On Sensing Grounds: Landings and Rana Hamadeh
7 pm
A special event featuring artist Rana Hamadeh is being held within the framework of ‘Landings’ (curators Natasha Ginwala and Vivian Ziherl) research exhibition ‘Sensing Grounds: Mangroves, unauthentic belonging and extra-territoriality.’ Hamadeh’s presentation deploys image-conversations exploring the zone of ‘falling’ to consider its potential as a thought-form in queering orientation: The talk is an exhaustive deliberation on the notion/gesture of ‘falling’: falling as a form of legal apathy, falling as a spatial, choreographic gesture, and falling as a dynamic of virulence.
Following an introduction and image-reading by the curators, Hamadeh leads a journey amidst states of ‘falling’—from the spatial and legal coding of the terms ‘falling ill’, ‘immunity’ and ‘quarantine’, to outer-space and land-sea relations plotted through science fiction projections, geo-political territory formation and cross-border travel. Through a non-linear narrative sequence the presentation traverses histories of the Western Sahara, across iron ore mines, cholera quarantines, ancient Athenian courts of law, colonial fantasies of twin seas, and post-colonial state-sponsored claims of resistance within the Arab context.
How may the morphology and sensing mechanisms of the Mangrove concieve modes of unauthentic belonging as a field of ‘extra-territoriality’ and inversions of the self?
‘Land’ remains one of the great unspokens of recent cultural criticism. Even as the circulations of contemporary art extended into diverse geographical regions over the past two decades, the criticism that sought to grasp this transformation has tended to emphasize transitory presence, diaspora and unfixed capital.
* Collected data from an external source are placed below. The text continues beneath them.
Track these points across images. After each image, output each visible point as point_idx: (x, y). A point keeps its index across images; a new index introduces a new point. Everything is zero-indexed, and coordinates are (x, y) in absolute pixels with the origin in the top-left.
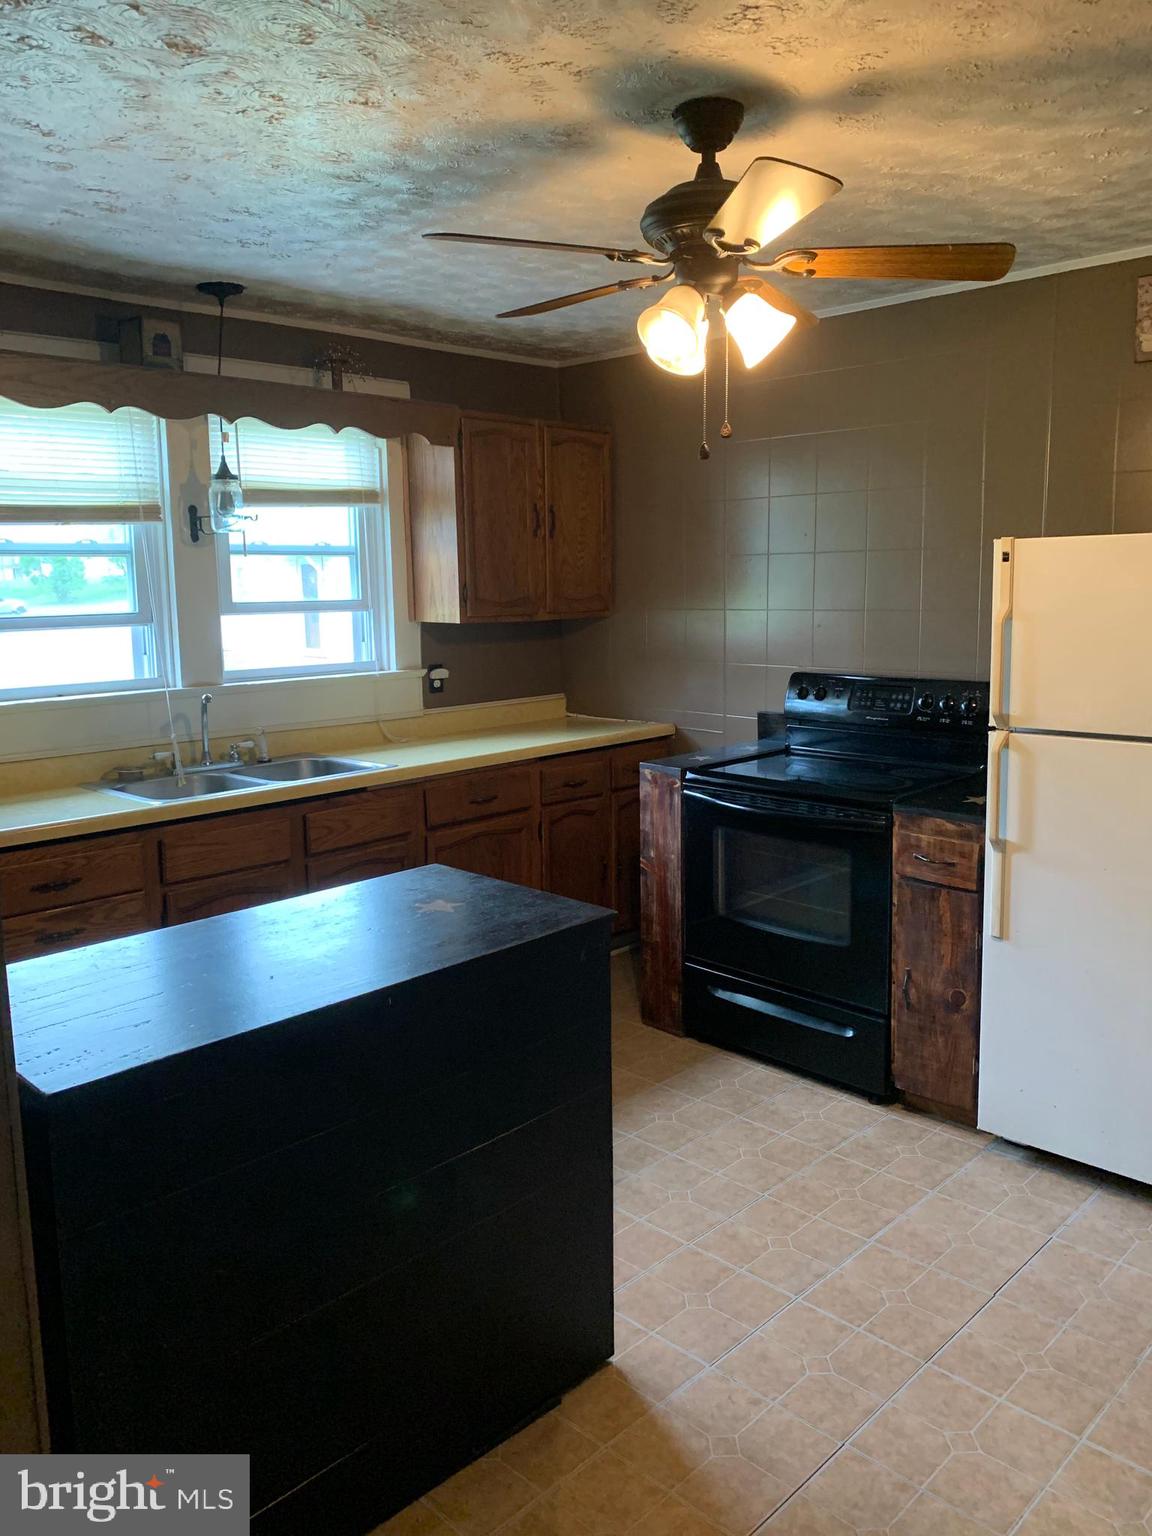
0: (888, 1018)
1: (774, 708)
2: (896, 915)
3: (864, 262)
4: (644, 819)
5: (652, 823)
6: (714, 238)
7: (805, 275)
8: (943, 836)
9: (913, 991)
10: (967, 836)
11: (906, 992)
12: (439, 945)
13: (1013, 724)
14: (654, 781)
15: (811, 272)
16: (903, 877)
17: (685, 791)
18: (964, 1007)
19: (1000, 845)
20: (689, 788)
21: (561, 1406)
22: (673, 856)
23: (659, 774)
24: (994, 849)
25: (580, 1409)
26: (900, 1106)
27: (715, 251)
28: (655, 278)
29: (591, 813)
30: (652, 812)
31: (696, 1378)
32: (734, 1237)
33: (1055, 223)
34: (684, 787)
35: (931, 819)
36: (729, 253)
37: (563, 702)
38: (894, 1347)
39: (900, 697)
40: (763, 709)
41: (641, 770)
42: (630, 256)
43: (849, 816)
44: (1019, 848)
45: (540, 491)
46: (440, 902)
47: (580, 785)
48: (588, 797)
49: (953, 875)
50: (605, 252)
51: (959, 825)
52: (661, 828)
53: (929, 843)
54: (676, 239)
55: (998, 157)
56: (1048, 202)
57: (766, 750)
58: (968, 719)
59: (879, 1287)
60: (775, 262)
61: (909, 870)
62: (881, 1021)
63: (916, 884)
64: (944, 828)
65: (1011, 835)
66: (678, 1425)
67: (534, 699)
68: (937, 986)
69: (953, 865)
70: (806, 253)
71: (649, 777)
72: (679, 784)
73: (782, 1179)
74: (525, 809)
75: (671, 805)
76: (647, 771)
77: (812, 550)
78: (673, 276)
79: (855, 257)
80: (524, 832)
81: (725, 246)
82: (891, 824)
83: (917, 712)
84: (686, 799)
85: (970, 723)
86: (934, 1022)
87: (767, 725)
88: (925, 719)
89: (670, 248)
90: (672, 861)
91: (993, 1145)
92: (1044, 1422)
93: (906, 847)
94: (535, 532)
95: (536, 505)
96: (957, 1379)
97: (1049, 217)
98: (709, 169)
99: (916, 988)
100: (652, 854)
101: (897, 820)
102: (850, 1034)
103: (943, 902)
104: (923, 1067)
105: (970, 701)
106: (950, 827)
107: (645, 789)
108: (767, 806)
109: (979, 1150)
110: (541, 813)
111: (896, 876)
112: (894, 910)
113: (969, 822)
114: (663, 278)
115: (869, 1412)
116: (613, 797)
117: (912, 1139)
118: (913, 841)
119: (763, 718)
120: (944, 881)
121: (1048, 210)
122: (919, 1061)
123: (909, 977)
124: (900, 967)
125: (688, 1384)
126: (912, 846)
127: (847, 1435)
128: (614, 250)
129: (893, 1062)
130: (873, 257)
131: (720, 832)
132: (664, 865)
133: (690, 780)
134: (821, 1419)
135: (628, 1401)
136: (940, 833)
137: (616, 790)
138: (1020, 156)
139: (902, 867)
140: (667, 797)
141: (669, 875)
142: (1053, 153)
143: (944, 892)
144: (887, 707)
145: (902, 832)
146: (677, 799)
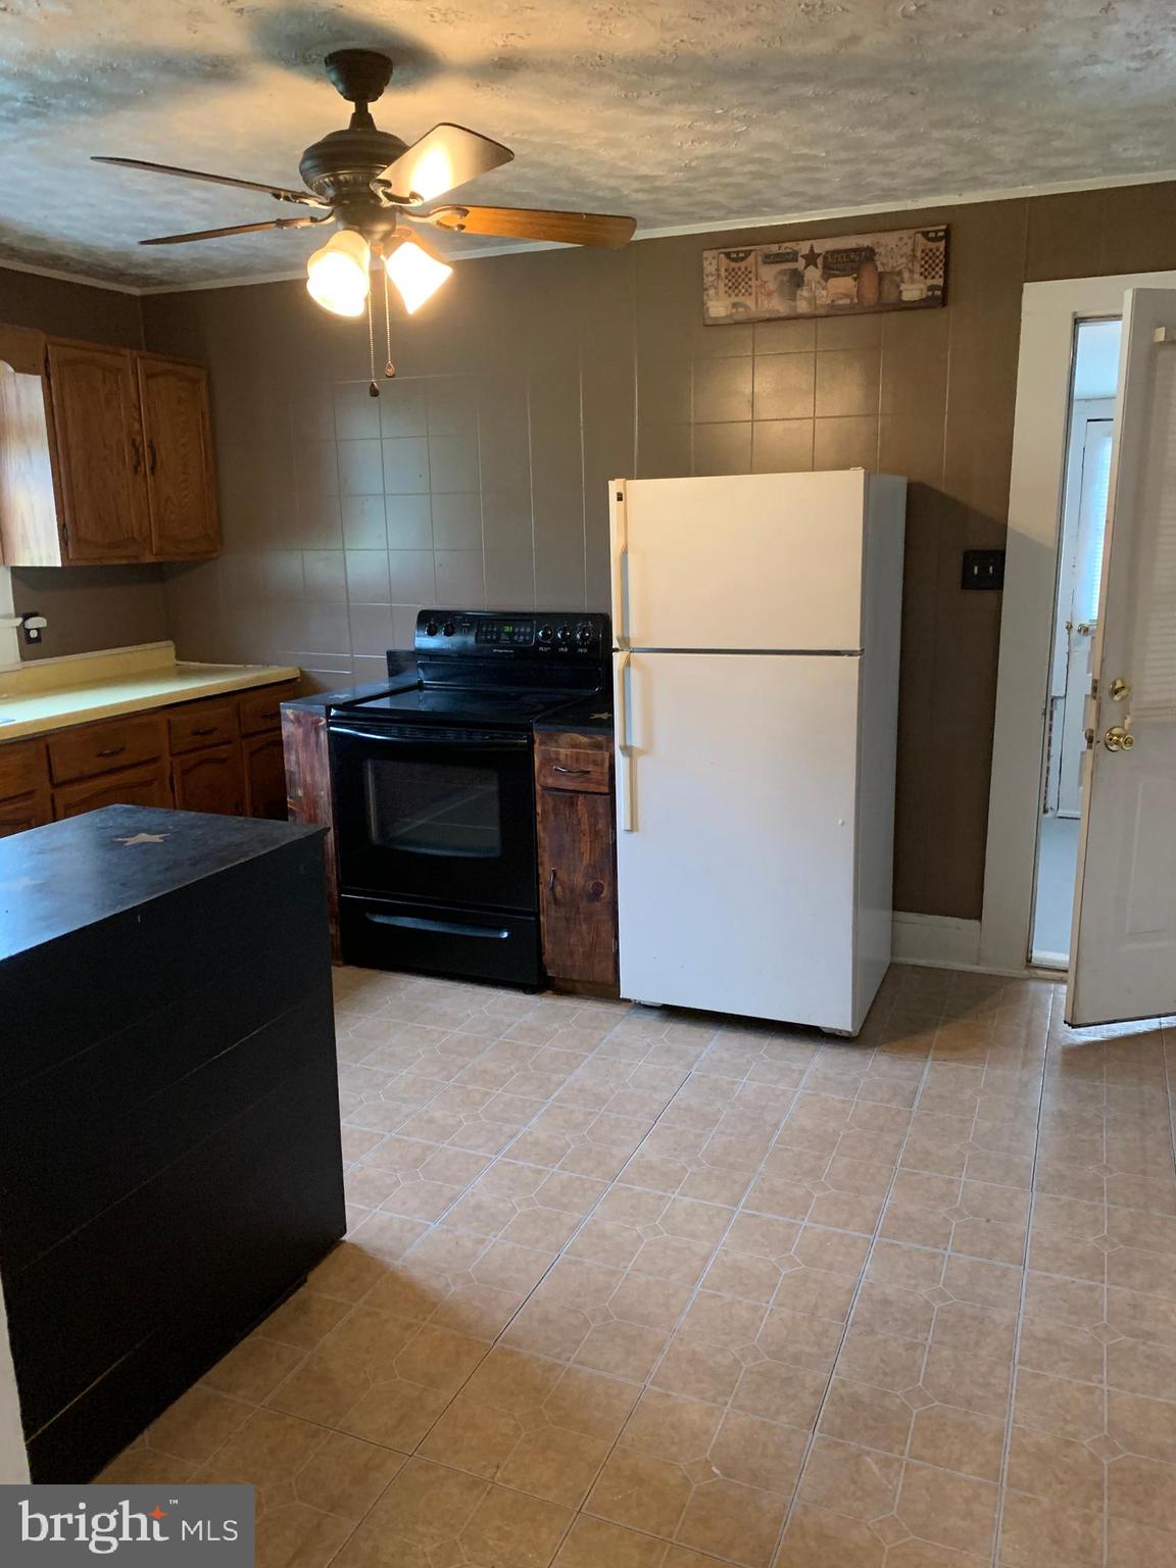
0: (537, 915)
1: (402, 646)
2: (541, 822)
3: (509, 222)
4: (288, 760)
5: (298, 763)
6: (382, 188)
7: (456, 229)
8: (580, 748)
9: (558, 889)
10: (598, 746)
11: (552, 889)
12: (167, 869)
13: (633, 645)
14: (298, 720)
15: (462, 227)
16: (546, 788)
17: (332, 728)
18: (603, 895)
19: (627, 750)
20: (333, 725)
21: (306, 1284)
22: (322, 793)
23: (302, 713)
24: (623, 754)
25: (324, 1283)
26: (550, 992)
27: (380, 200)
28: (313, 220)
29: (224, 761)
30: (297, 751)
31: (424, 1236)
32: (430, 1121)
33: (641, 196)
34: (329, 725)
35: (567, 734)
36: (394, 203)
37: (172, 652)
38: (584, 1177)
39: (522, 630)
40: (391, 648)
41: (282, 711)
42: (296, 197)
43: (493, 738)
44: (643, 752)
45: (137, 426)
46: (143, 834)
47: (212, 731)
48: (218, 745)
49: (589, 781)
50: (270, 190)
51: (591, 738)
52: (308, 767)
53: (566, 755)
54: (337, 184)
55: (603, 134)
56: (638, 178)
57: (396, 686)
58: (583, 647)
59: (563, 1134)
60: (428, 215)
61: (550, 781)
62: (533, 919)
63: (556, 793)
64: (578, 741)
65: (636, 741)
66: (418, 1273)
67: (140, 647)
68: (579, 880)
69: (588, 772)
70: (458, 209)
71: (292, 717)
72: (324, 721)
73: (463, 1067)
74: (154, 760)
75: (317, 742)
76: (288, 711)
77: (428, 491)
78: (332, 219)
79: (501, 217)
80: (155, 784)
81: (390, 197)
82: (532, 742)
83: (538, 643)
84: (331, 735)
85: (586, 651)
86: (578, 913)
87: (396, 662)
88: (546, 649)
89: (331, 192)
90: (321, 797)
91: (634, 1010)
92: (710, 1203)
93: (548, 761)
94: (136, 468)
95: (134, 440)
96: (638, 1188)
97: (636, 191)
98: (362, 119)
99: (561, 884)
100: (300, 793)
101: (537, 739)
102: (505, 935)
103: (580, 807)
104: (571, 953)
105: (584, 631)
106: (584, 739)
107: (288, 729)
108: (412, 735)
109: (623, 1017)
110: (171, 763)
111: (538, 787)
112: (539, 819)
113: (598, 733)
114: (321, 221)
115: (573, 1229)
116: (243, 744)
117: (567, 1016)
118: (553, 756)
119: (392, 656)
120: (580, 787)
121: (636, 185)
122: (567, 948)
123: (555, 876)
124: (546, 871)
125: (418, 1242)
126: (551, 760)
127: (559, 1248)
128: (279, 189)
129: (544, 953)
130: (517, 218)
131: (369, 766)
132: (313, 803)
133: (333, 717)
134: (537, 1241)
135: (369, 1264)
136: (574, 746)
137: (245, 736)
138: (622, 136)
139: (543, 778)
140: (313, 735)
141: (318, 811)
142: (649, 137)
143: (581, 798)
144: (511, 639)
145: (543, 748)
146: (323, 736)
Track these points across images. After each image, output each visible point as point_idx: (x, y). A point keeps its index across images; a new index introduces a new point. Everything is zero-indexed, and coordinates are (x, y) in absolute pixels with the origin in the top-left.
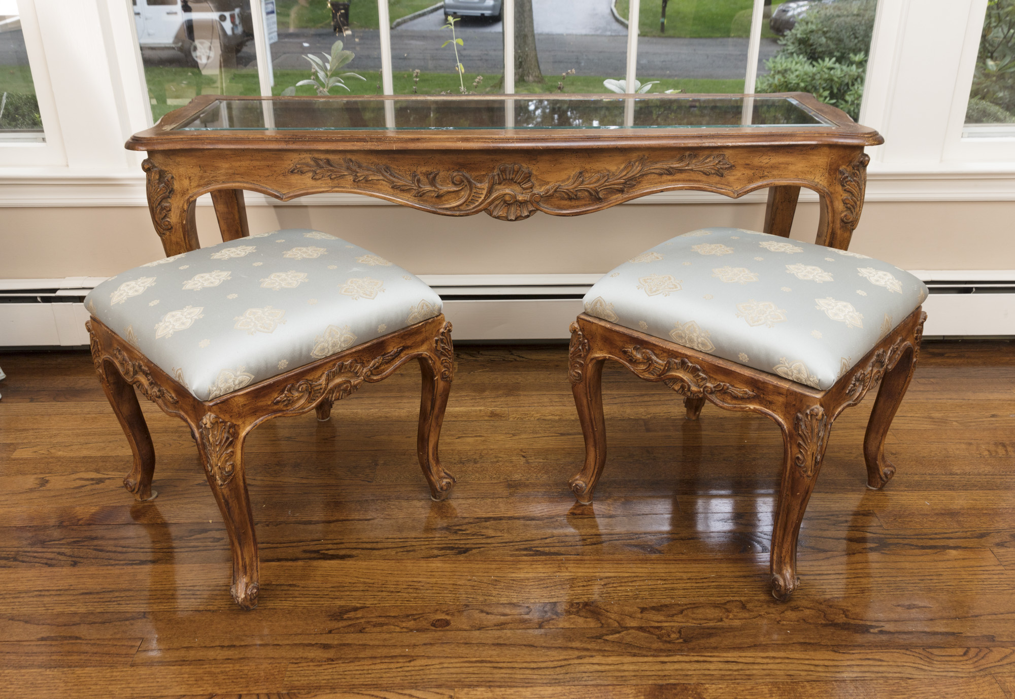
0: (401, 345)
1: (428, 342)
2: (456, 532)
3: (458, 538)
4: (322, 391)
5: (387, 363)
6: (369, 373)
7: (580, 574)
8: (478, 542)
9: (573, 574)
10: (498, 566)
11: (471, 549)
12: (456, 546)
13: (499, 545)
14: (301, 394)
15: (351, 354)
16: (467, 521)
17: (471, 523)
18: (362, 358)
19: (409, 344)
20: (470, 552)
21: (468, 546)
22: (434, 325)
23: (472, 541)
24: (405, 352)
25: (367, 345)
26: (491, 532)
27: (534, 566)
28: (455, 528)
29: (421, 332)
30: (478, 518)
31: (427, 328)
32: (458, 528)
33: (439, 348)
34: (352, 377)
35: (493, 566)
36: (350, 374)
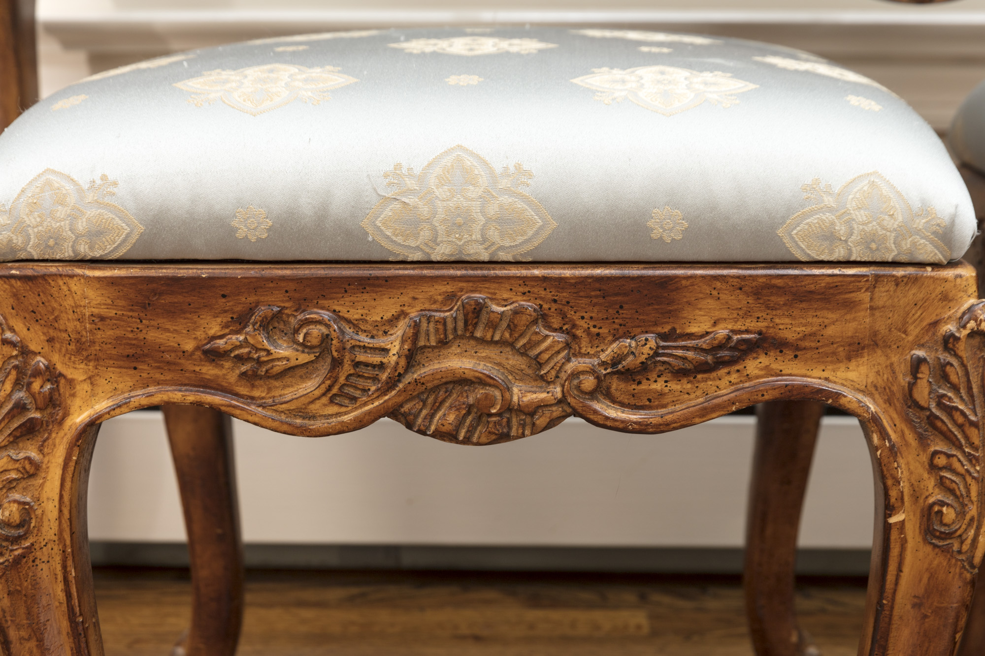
0: (751, 324)
1: (879, 357)
4: (384, 377)
5: (680, 373)
6: (589, 383)
14: (304, 358)
15: (525, 280)
18: (571, 314)
19: (790, 335)
22: (913, 293)
24: (764, 360)
25: (599, 271)
29: (850, 306)
31: (882, 295)
33: (922, 393)
34: (522, 376)
36: (515, 361)
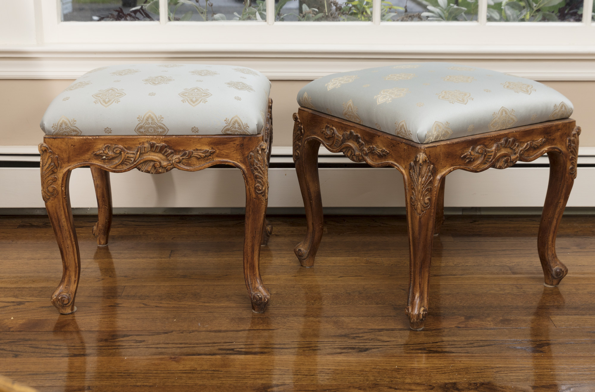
2: (354, 338)
3: (358, 342)
7: (473, 365)
8: (376, 344)
9: (466, 365)
10: (398, 360)
11: (371, 349)
12: (357, 347)
13: (396, 346)
16: (362, 331)
17: (366, 332)
20: (370, 351)
21: (367, 347)
23: (371, 344)
26: (385, 338)
27: (430, 360)
28: (352, 335)
30: (371, 329)
32: (355, 335)
35: (393, 360)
Landings surveys modernity through the consideration of “Land” as a narrative subject of history. Focusing on historical models and ‘visions’ of the earth as well as its interior constituents; from the records of ancient explorers and polymaths, artistic and botanical studies of mangroves as sensing grounds and an inverted selfhood as well as cross-disciplinary presentations on nineteenth century photography and film archives that visualize agrarian life and its techniques during colonial administration.
In conversation with artists, filmmakers, anthropologists, cultural critics and scholars, Landings seeks thought-models, indicators and material proposals towards making sense of our planetary conditions.
Featured works: Roberto Chabet (courtesy of the Asia Art Archive), Bonita Ely, Rana Hamadeh, Irene Kopelman, Tejal Shah, Lawrence Weiner, Terue Yamauchi and archival materials from the Tropenmuseum (Amsterdam), the North Stradbroke Island Historical Museum (Dunwich), the Biodiversity Heritage Library and the David Rumsey Map Collection.